EXERCISE AIM
Restate all the data word for word and omit the pictures.

[MATERIAL SUPPLIED Boundary: Start]

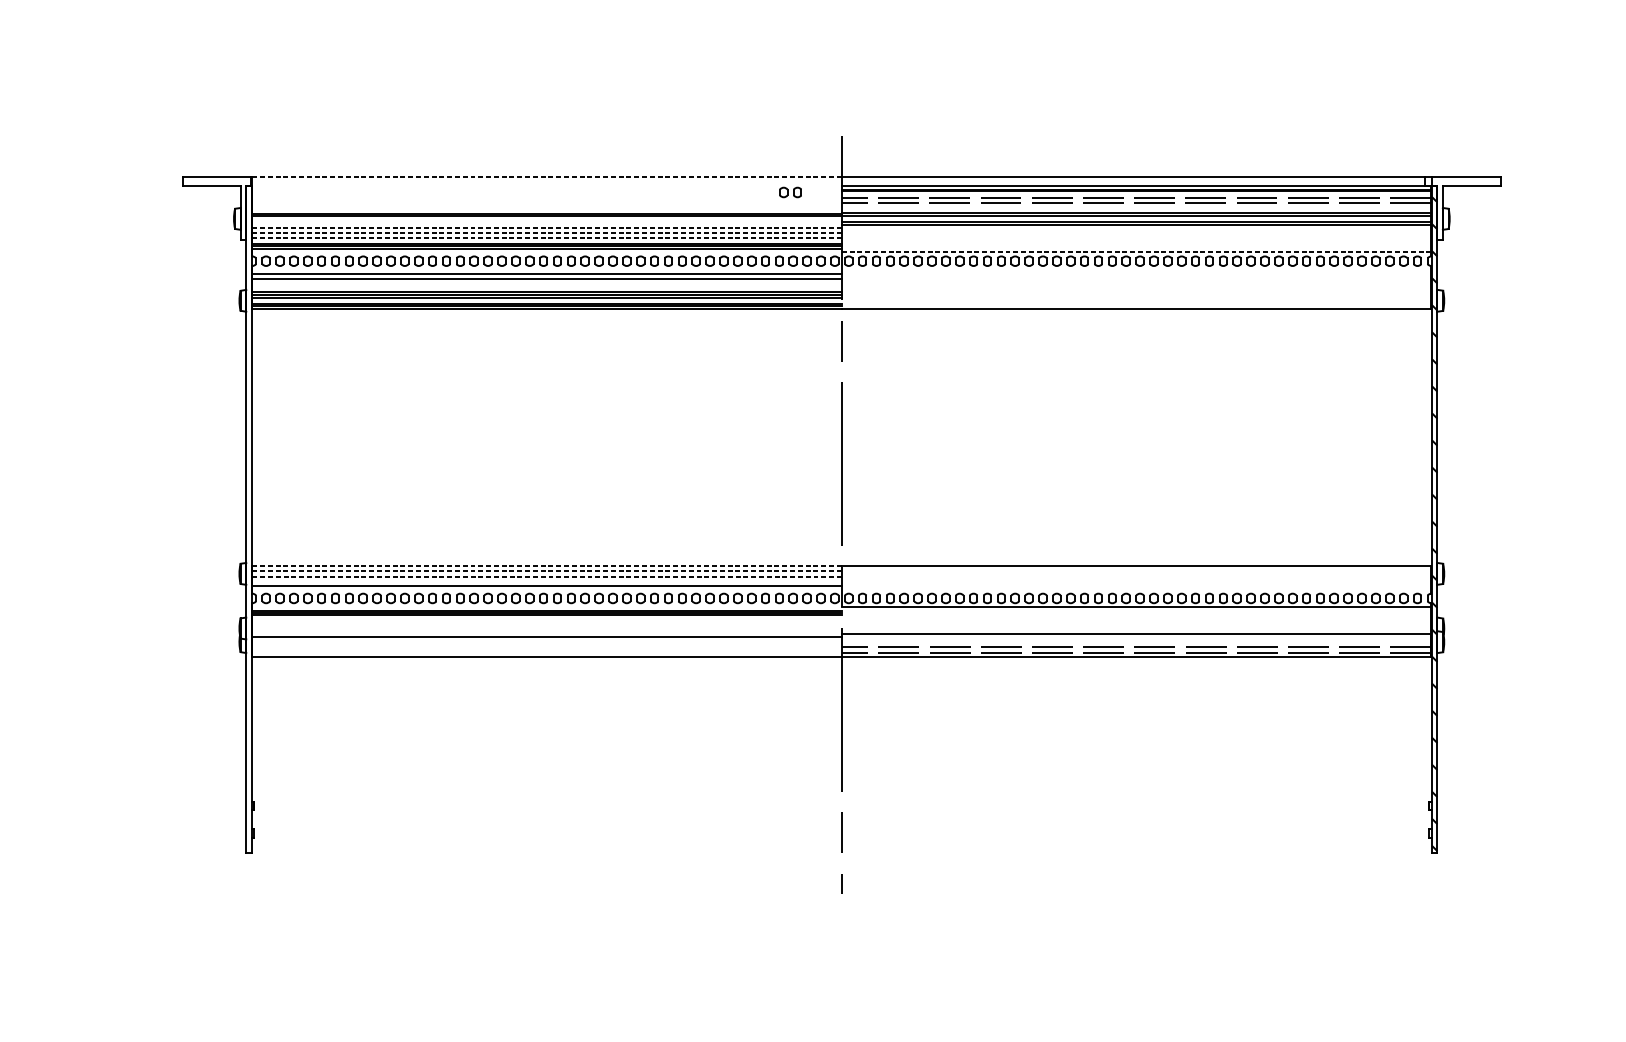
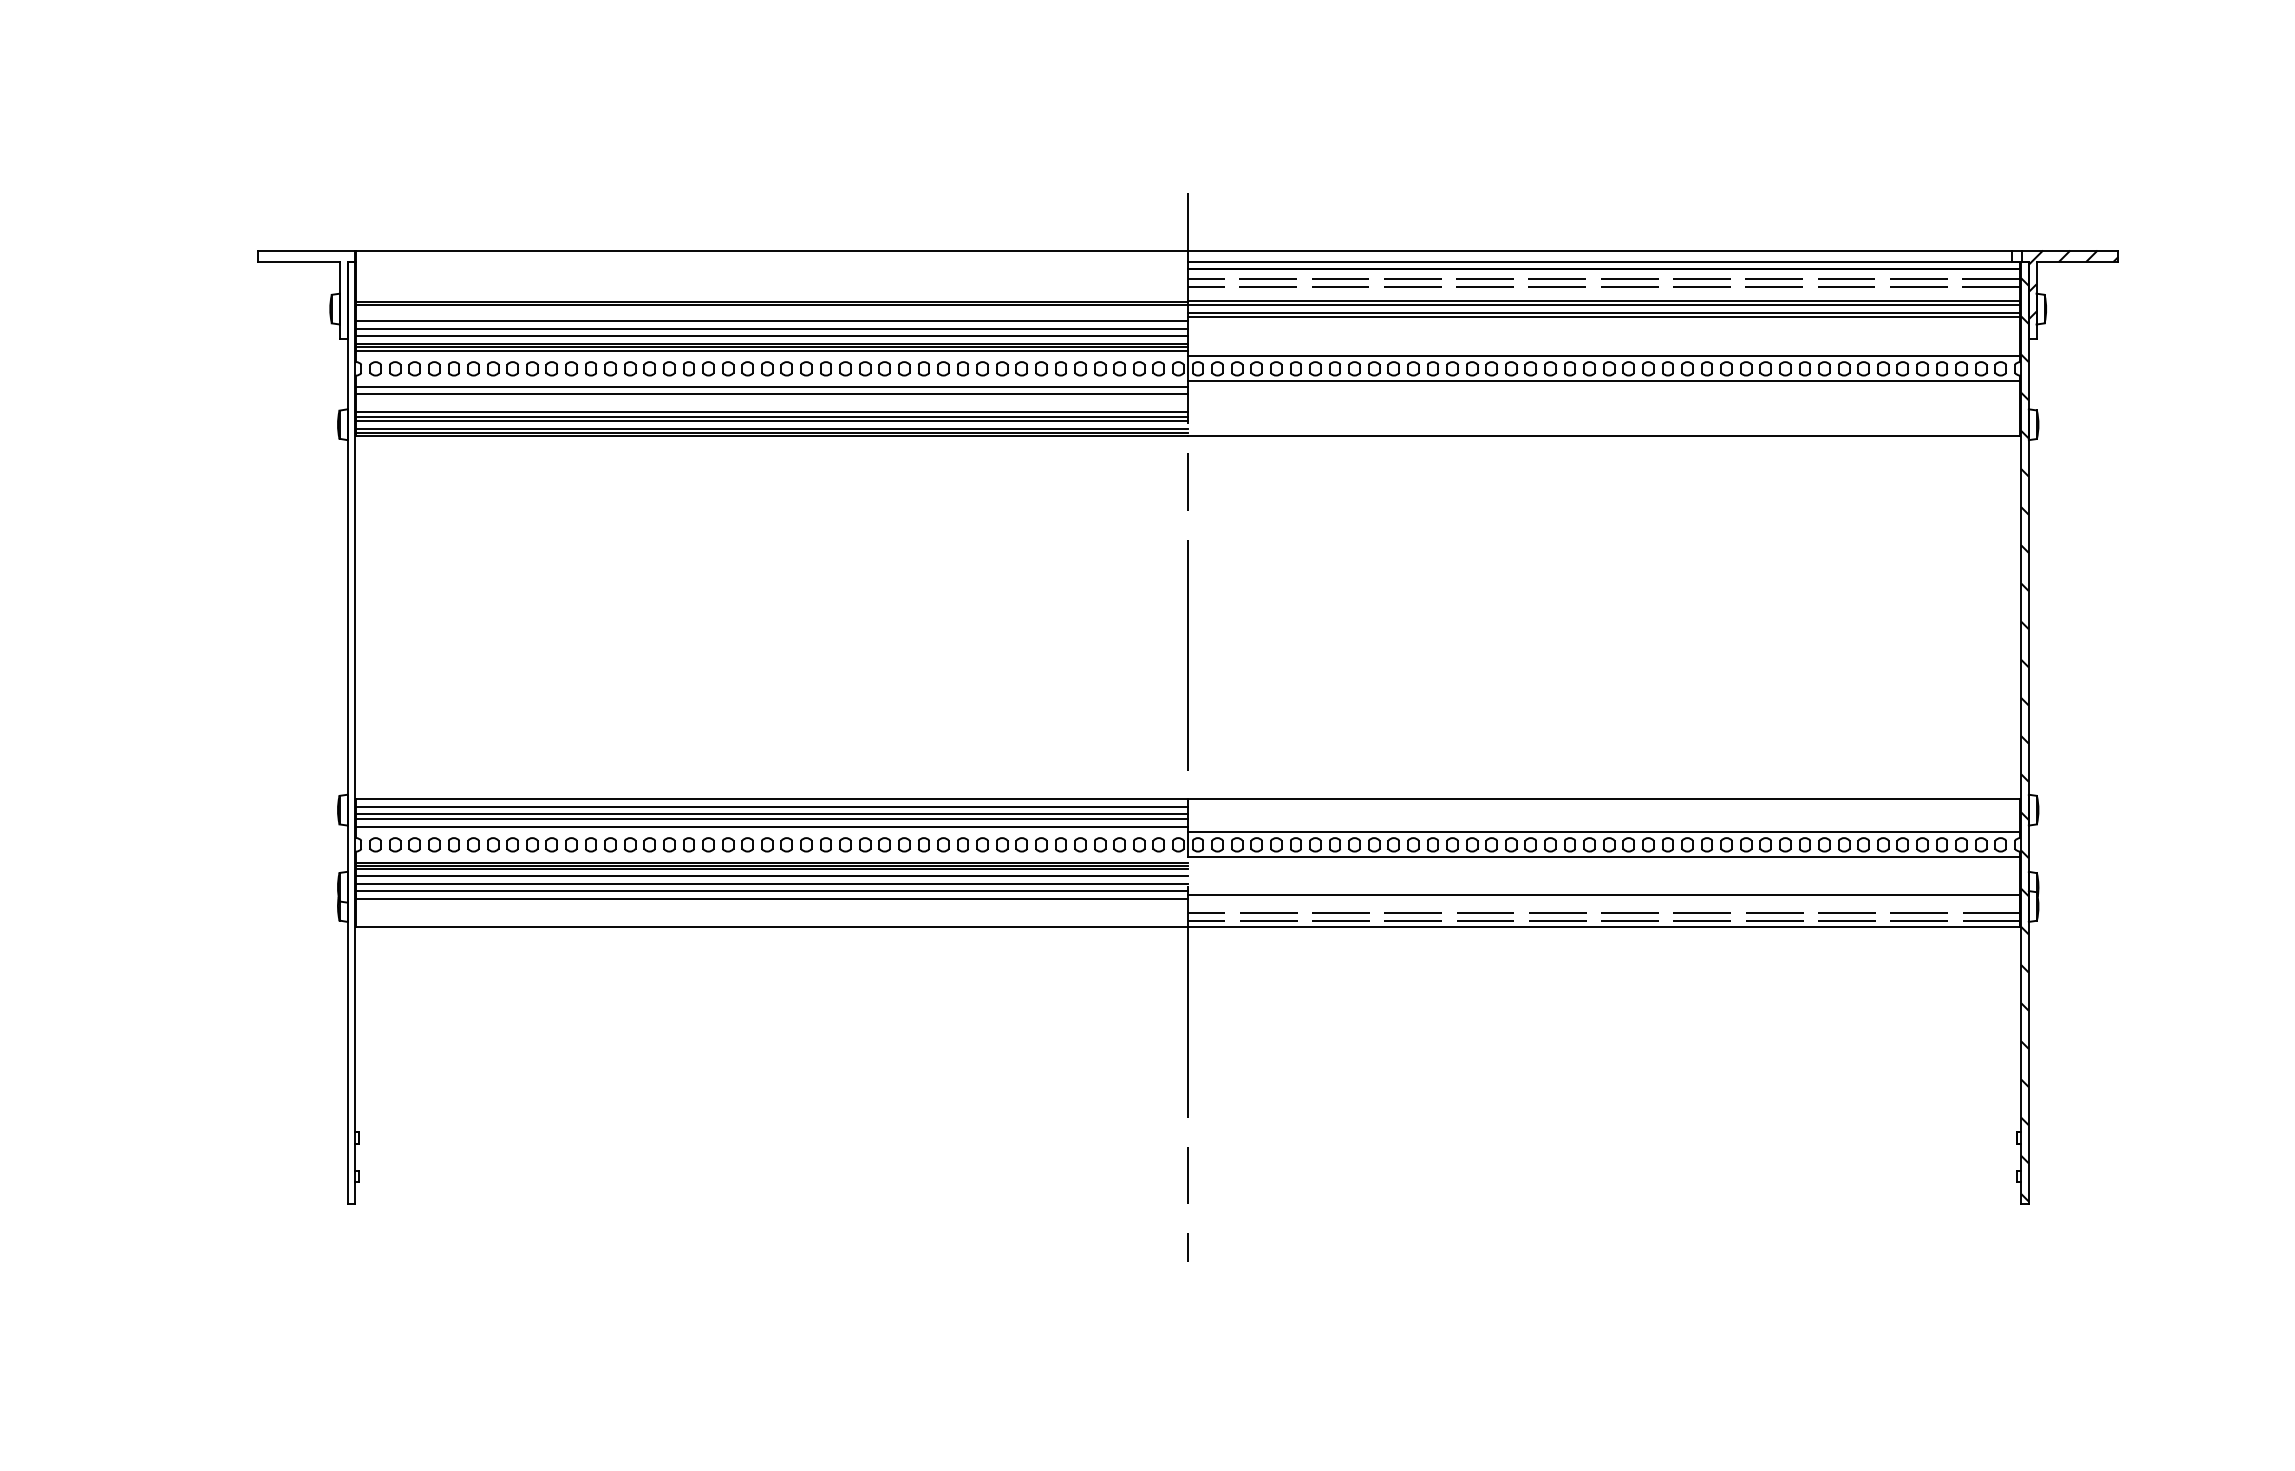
line: (547, 177) -> (772, 250), dashed -> solid
part: (790, 192) -> (1115, 271), removed
hatch: (1469, 208) -> (2073, 294), added
line: (547, 227) -> (772, 321), dashed -> solid
line: (547, 232) -> (772, 328), dashed -> solid
line: (547, 238) -> (772, 336), dashed -> solid
line: (1136, 252) -> (1604, 356), dashed -> solid
line: (1136, 270) -> (1604, 381), added
line: (547, 565) -> (772, 798), dashed -> solid
line: (547, 571) -> (772, 806), dashed -> solid
line: (546, 576) -> (771, 813), dashed -> solid
line: (547, 579) -> (772, 818), added
line: (1136, 589) -> (1604, 832), added
line: (547, 620) -> (772, 876), added
line: (547, 625) -> (772, 883), added
line: (547, 631) -> (772, 891), added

[MATERIAL SUPPLIED Boundary: End]

OUTPUT OF THE TASK
line: (547, 177) -> (772, 250), dashed -> solid
part: (790, 192) -> (1115, 271), removed
hatch: (1469, 208) -> (2073, 294), added
line: (547, 227) -> (772, 321), dashed -> solid
line: (547, 232) -> (772, 328), dashed -> solid
line: (547, 238) -> (772, 336), dashed -> solid
line: (1136, 252) -> (1604, 356), dashed -> solid
line: (1136, 270) -> (1604, 381), added
line: (547, 565) -> (772, 798), dashed -> solid
line: (547, 571) -> (772, 806), dashed -> solid
line: (546, 576) -> (771, 813), dashed -> solid
line: (547, 579) -> (772, 818), added
line: (1136, 589) -> (1604, 832), added
line: (547, 620) -> (772, 876), added
line: (547, 625) -> (772, 883), added
line: (547, 631) -> (772, 891), added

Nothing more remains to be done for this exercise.